Il ricordo dei giudici Saetta e Livatino. Memoria e sedie vuote

di Attilio Bolzoni

Così, in forma tanto plateale e irriguardosa, non era mai accaduto. Nemmeno nella Sicilia più ripiegata su se stessa, le terre agrigentine. Nel giorno in cui si ricordavano i giudici Rosario Livatino e Antonino Saetta — tutti e due della provincia di Agrigento e tutti e due uccisi in provincia di Agrigento — l’autorevole ospite chiamato a rievocarne la figura si è ritrovato quasi solo nel teatro comunale di Canicattì. Una diserzione di massa, il trionfo dell’indifferenza. Sul palco il procuratore nazionale antimafia Federico Cafiero De Raho, in platea una trentina fra ufficiali dei carabinieri, poliziotti, il sindaco, due o tre cittadini, il prefetto. Non c’era un solo magistrato delle procure vicine.
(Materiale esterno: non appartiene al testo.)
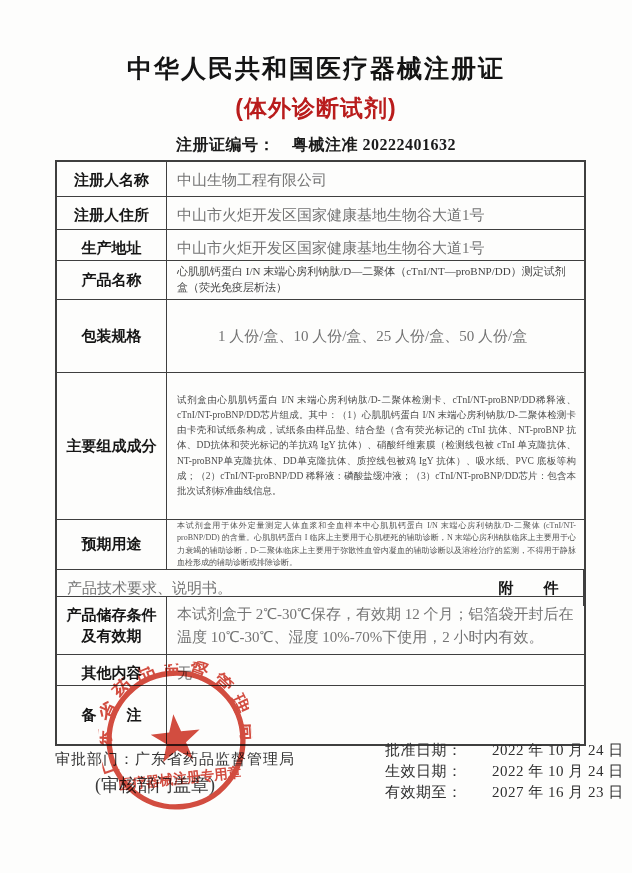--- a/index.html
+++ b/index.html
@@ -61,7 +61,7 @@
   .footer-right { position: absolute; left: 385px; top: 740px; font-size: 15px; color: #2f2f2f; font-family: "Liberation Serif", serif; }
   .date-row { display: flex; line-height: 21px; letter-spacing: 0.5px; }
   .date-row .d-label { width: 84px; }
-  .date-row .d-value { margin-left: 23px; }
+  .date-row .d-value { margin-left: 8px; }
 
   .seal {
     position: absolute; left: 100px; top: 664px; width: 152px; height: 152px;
Non c’erano neppure i familiari di Saetta e di Livatino. Una defezione che ha provocato la comprensibile irritazione del procuratore nazionale e segnala in tutta evidenza quella "stanchezza" che — in Sicilia come altrove — si è accumulata in questi ultimi anni davanti alle svariate commemorazioni. Sarà stata pure l’approssimativa preparazione dell’incontro, però il senso che si coglie intorno a questo abbandono ci porta a riflettere su ben altro. E non tanto sulla credibilità di cui gode ancora la mafia nel centro della Sicilia — sempre meno — ma sulla poca credibilità di cui gode lo Stato in quelle stesse zone. Il procuratore nazionale, giustamente adiratissimo, per le sue origini napoletane si è sentito catapultato nella Casal di Principe di una quindicina di anni fa e ha annunciato che «su Canicattì ci sarà un’attenzione particolare del mio ufficio ». Con tutto il rispetto e la stima che abbiamo sempre avuto per Federico Cafiero De Raho, per comprendere cosa abbia mai provocato un’assenza così clamorosa lo invitiamo a guardare per una volta non in direzione della mafia ma dall’altra parte. Lì, nelle zone interne della Sicilia dove ieri l’altro ha trovato nessuno, lo Stato nell’ultimo decennio ha dato cattiva prova di sé. Con certi prefetti al servizio di lestofanti, funzionari del Viminale in combutta con imprenditori spregiudicati, rappresentanti delle Istituzioni nelle mani di un sistema criminale, ministri dell’Interno in vergognosa promiscuità con indagati di 416 bis, ufficiali dell’Arma e pezzi grossi della Dia a mendicare favori, personaggi al di sotto di ogni sospetto santificati da una parte della magistratura e da gran parte della stampa. Un’opera di devastazione, culturale e civile, che ha sotterrato quella fiducia che i siciliani avevano cominciato a coltivare dopo le stragi del 1992, quando lo Stato aveva mostrato il suo volto migliore. Il procuratore nazionale antimafia è stato invitato proprio nel cuore di una Sicilia sfigurata dagli inganni. Ecco perché — secondo noi — quelle 256 poltrone del teatro comunale di Canicattì erano quasi tutte vuote.